Talk about incendiary... especially considering the instructor's audience: mostly Dell technical personnel. (MD3000i, EqualLogic ring a bell?) This statement was delivered, probably without much thought on how it would be received by the attendees, during a recent training session.  The course focused on products that play almost exclusively in a fiber channel SAN arena.  The teacher was "kinda like a nut living amongst squirrels."  More than once that day, a heated discussion flared on iSCSI vs fiber channel and eventually spanned to cover FCoE as well.

Naturally, I tweeted about the entertaining debate. The twitter response was equally interesting. It was as if I had mentioned Microsoft in a Linux forum. Ford vs. Chevy. You get the idea --it's a religion. I began to think about my last 10 years at another company. The kool-aid I was drinking was the color of orange wires.  The instructor's glasses, understandably, seem to be a little orange tinted as well. Its what he and his company grew up with. Over the next few days, I discussed this topic with several folks in and out of the DellTechCenter.

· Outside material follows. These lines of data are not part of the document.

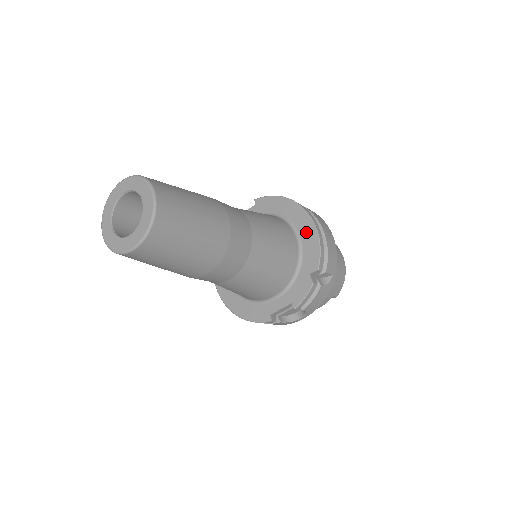
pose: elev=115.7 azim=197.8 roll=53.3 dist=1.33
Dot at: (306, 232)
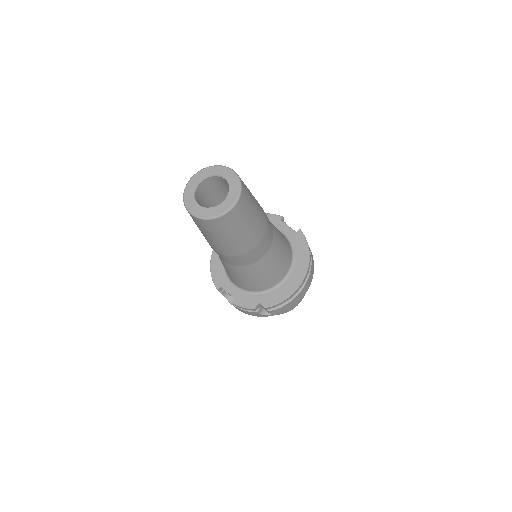
Dot at: (289, 285)
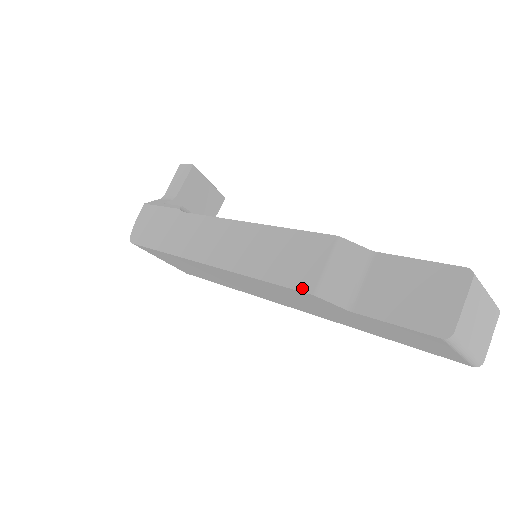
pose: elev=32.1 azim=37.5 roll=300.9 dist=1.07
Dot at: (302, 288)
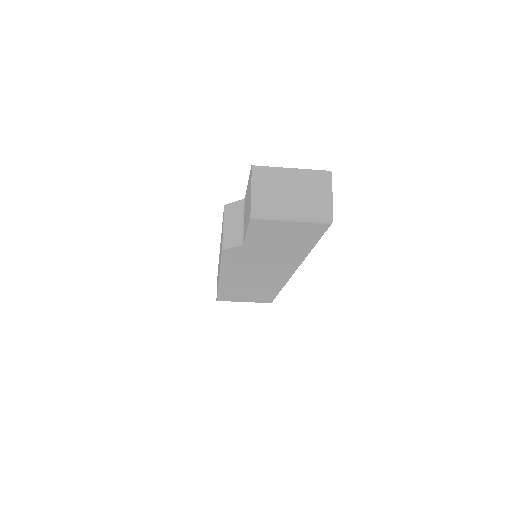
Dot at: occluded
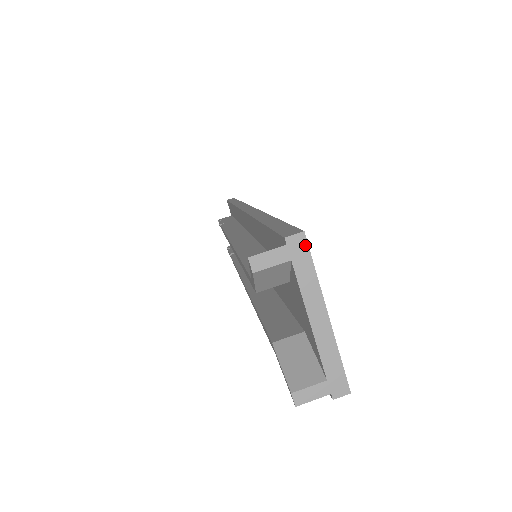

I also read a number of related interesting blogs and forum posts. What did I learn?  Here's a quick summary of the various opinions I ran into this week:

Fiber Channel:
FC SANS are thought of for performance and reliability.  Management and implementation of FC SANS requires a specific knowledge set and can be viewed as expensive to get started.  Another common opinion was that customers with FC investments likely won't be quick to adopt or move to iSCSI. 

iSCSI:
iSCSI is generally viewed as easy and less expensive to implement from both a training and hardware perspective. It's likely the infrastructure skills required already exist within the companies evaluating the technologies.  Although, sometimes the intricacies of infrastructure configuration for best performance are somewhat glossed over.  The iSCSI SANS found their way into the smaller shops initially, but has quickly been moving up the food chain. The predominant opinion is that when 10 Gb Ethernet becomes widely accepted, so will iSCSI.

FCoE:
There were tentative opinions in the group on FCoE.  The common thread was that the cost for the needed additional hardware might hinder market acceptance.

Fortunately, I have multi-colored kool-aid these days. As a storage evangelist for DellTechCenter, I have the opportunity to evaluate and write about the various technologies. I previously did not have hands on experience with iSCSI.  Now that I've had a chance to connect a few servers to both EqualLogic and MD3000i arrays, I was truly surprised at how easy it was to get going. Factor in the ease of implementation, equivalent storage features (mpio, replication, snapshot, etc), scalability and cost of the solutions --the 'not enterprise' opinion seems a bit uninformed. I personally don't see it as an end to fiber though. In this industry these type of debates will always come up.  I'm sure there were token-ring proponents that had similar opinions on Ethernet's viability in the enterprise.